*** Opening of Selected extract ***
Binding parameters (Kd and Bmax) obtained here using [3H]ZM 241385 show similarity to those obtained previously in human striatal membranes using [3H]CGS 21680, a selective A2A agonist (25). These authors also found that A2A receptors are present in the human cortex, albeit at a much lower density than in the striatum. [3H]CGS 21680 was also used by Wan and co‐workers to determine, by saturation studies in human basal ganglia, a single class of high‐affinity binding sites with values for Kd of 22 ± 0.5 nM and Bmax of 444 ± 63 fmol/mg protein in the presence of exogenously added ADA (53). Adenosine is known to be abundant in brain and it is expected that it remains bound to the A2A receptor in high‐affinity state during the membrane preparation as well (52).

Adenosine is particularly important in excitable tissues such as brain, in which it reduces cellular activity by coupling energy consumption and energy supply (17). The neuroprotective effects of adenosine are mediated through A1 receptor activation which results in the inhibition of glutamate release and reduction of its excitatory effects at a postsynaptic level (1, 42, 49). An increase in extracellular adenosine level can result from both physiological and pathological conditions. In many diseases, extracellular adenosine concentrations can rise through the regulation of enzymes involved in the intracellular metabolism of adenine nucleotides. Thus, disorders in which the energy requirements of the brain surpass its ability to synthesize ATP increase adenosine release. This can lead to adenosine concentrations 100 times higher than normal in ischemia, hypoxia and oxidative stress (29, 44). Higher adenosine concentration is responsible for the down‐regulation of adenosine receptors by overexposure to the agonist, as has been reported (30, 45, 46). Conversely, low agonist levels can elicit up‐regulation of specific receptors. The adenosine level seems to be altered in other neurodegenerative diseases as well. A significant decrease in the plasma concentration of adenosine in patients with AD has been described (48). Moreover, adenosine and pharmaceutical agents that raise the extracellular adenosine concentration have been suggested as reinforcements to the conventional treatment with acetylcholinesterase inhibitors in AD (16, 47). Therefore, the up‐regulation of adenosine A2 receptors could be the response to decreased endogenous adenosine levels in PiD.
*** Close of Selected extract ***
Questions to answer:
1. According to the adenosine receptor text, why is adenosine expected to stay bound to the A2A receptor during membrane preparation? Answer in one to three sentences.
2. Extend the adenosine receptor text, starting after its final sentence.
The items come from a separate source, not from the adenosine receptor text.
*** Opening of Extracted information ***
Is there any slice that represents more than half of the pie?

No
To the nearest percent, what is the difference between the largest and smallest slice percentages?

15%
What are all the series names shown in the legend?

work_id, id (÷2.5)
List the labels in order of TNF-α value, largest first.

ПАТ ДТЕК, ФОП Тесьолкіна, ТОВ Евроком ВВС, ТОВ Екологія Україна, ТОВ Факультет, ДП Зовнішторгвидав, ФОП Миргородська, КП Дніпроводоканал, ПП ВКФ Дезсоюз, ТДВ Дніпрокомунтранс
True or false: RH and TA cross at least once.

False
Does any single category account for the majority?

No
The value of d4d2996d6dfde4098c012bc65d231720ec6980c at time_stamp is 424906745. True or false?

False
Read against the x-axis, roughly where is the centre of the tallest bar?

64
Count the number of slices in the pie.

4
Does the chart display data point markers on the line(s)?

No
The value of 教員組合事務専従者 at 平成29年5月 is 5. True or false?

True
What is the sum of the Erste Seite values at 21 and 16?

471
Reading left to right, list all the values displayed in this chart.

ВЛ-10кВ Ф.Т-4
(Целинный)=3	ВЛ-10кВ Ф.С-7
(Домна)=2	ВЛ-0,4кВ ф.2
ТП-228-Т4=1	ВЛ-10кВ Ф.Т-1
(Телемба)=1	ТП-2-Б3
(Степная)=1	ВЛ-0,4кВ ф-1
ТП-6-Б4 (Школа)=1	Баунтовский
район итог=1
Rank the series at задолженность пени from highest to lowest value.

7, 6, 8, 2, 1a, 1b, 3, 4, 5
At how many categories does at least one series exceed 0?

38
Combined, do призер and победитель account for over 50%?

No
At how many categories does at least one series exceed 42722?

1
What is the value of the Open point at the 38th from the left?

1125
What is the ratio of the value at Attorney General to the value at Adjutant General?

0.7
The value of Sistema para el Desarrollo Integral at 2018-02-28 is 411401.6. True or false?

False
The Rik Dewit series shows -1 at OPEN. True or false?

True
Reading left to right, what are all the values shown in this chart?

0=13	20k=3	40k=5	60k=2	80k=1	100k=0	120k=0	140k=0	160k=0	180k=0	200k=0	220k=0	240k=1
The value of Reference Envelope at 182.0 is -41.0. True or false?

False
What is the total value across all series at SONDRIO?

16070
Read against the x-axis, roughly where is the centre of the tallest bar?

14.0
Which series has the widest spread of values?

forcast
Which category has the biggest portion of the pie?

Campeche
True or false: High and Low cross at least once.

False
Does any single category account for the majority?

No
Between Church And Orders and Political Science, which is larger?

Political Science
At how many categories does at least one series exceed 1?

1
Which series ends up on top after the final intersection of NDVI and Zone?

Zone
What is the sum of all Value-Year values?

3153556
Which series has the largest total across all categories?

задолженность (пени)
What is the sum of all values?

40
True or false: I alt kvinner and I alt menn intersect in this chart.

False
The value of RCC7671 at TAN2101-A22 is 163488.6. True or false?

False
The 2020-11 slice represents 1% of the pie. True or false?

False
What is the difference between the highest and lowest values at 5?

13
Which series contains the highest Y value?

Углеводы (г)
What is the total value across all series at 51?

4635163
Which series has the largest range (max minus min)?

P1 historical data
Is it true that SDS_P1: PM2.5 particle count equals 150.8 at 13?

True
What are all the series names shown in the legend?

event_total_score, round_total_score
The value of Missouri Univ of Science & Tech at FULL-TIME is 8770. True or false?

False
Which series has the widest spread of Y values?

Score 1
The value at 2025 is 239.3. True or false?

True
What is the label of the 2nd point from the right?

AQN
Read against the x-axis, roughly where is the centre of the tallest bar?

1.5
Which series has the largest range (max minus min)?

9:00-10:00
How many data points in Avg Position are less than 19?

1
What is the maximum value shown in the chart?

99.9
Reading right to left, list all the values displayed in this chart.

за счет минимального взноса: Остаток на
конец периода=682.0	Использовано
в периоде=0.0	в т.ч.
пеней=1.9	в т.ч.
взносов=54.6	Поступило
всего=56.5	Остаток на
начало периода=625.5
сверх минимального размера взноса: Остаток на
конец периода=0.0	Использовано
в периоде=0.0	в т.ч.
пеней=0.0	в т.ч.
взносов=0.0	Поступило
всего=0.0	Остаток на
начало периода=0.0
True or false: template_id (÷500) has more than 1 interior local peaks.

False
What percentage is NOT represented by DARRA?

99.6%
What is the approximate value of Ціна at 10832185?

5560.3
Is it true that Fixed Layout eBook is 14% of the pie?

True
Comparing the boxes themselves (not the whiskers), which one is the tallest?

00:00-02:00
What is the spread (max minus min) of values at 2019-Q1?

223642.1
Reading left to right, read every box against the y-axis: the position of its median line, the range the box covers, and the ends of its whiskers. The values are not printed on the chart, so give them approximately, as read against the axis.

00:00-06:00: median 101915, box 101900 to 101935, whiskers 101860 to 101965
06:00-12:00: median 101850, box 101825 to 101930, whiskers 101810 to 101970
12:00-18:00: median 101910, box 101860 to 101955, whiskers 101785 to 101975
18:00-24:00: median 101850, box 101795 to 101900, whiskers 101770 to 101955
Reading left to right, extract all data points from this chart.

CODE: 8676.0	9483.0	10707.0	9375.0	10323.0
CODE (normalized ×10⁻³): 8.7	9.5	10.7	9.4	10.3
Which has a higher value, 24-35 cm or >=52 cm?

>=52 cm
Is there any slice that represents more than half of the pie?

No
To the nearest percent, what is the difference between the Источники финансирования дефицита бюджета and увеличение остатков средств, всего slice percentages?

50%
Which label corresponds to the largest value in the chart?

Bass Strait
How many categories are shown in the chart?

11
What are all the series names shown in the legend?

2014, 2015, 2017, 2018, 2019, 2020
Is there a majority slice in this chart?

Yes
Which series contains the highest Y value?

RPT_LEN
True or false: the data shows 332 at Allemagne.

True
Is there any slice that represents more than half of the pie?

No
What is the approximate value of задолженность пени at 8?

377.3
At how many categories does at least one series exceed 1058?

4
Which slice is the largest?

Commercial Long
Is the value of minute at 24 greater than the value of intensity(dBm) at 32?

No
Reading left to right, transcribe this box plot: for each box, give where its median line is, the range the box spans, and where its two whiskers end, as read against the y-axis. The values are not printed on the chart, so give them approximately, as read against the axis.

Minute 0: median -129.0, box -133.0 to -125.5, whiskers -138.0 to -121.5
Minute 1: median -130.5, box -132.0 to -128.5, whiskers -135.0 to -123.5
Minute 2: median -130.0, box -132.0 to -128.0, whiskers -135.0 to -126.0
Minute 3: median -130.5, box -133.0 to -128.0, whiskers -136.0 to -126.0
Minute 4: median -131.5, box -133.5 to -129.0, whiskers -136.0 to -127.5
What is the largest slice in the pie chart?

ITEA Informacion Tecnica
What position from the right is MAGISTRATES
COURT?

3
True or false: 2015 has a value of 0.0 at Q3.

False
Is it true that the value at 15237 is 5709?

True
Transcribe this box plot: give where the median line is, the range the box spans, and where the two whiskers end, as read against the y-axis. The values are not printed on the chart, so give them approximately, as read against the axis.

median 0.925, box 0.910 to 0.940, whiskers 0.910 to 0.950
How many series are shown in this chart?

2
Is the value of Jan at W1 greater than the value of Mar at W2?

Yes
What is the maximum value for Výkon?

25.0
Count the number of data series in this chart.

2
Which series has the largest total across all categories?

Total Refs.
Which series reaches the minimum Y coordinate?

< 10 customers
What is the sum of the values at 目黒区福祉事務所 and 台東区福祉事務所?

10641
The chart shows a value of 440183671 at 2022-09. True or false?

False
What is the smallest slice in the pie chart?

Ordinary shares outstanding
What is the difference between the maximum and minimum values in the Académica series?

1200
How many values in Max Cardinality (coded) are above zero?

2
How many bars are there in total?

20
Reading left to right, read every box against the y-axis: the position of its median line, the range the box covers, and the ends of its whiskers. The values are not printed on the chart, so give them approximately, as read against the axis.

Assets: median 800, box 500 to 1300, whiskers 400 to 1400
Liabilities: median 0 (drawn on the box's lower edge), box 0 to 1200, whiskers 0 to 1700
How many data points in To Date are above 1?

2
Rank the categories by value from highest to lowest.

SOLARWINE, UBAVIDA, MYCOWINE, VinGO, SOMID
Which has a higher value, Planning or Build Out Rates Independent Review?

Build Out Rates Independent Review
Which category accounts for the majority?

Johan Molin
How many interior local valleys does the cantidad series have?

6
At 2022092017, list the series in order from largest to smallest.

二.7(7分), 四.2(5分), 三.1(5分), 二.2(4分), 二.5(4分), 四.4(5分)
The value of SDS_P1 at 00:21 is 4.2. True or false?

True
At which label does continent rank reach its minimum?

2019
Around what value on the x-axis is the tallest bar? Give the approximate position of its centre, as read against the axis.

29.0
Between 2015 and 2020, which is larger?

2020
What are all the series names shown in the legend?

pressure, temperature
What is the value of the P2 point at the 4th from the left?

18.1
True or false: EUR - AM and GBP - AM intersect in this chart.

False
*** Close of Extracted information ***
Written answers:
1. Adenosine is abundant in the brain. For that reason it is expected to remain bound to the A2A receptor in its high-affinity state during membrane preparation as well.

2.
Alterations in adenosine A2 receptors have been previously described in human brain with other neurodegenerative diseases. A2A receptors became detectable in glial cells in the hippocampus and cerebral cortex of AD patients but not in controls (3). While in PD the density of A2A binding sites was comparable to that seen in control cases, density values of A2 sites were dramatically decreased in the basal ganglia of patients with Huntington’s chorea (33). In contrast, A2A receptor mRNA level and [3H]SCH 58261 specific binding to adenosine A2A receptors were increased in the external globus pallidus of PD patients compared with controls regardless of the dyskinesigenic response to Levodopa (7). Accordingly, adenosine A2A receptor antagonists have been suggested as potent therapeutic agents for the treatment of PD (27, 38). Moreover, adenosine receptor antagonists have been proposed as cognitive enhancers, based on the facilitatory effects of these compounds on LTP as well as on behavioral models of learning and memory, and the known effects of caffeine in humans (8, 26). Similarly, these antagonists could be also useful in treating PiD.

ACKNOWLEDGMENTS

This work was supported in part by FIS Grants P102/0004, G03/167 and C03/06 from the Instituto de Salud Carlos III, DGES Grant BFI2005‐00582, Grant PAI‐05‐043 from the Consejería de Ciencia y Tecnología of JCCM, the Brain Net II contract, and Grants BM04/301‐01 and BM04/301‐02 from the Fundació“La Caixa”. We wish to thank T. Yohannan for editorial assistance.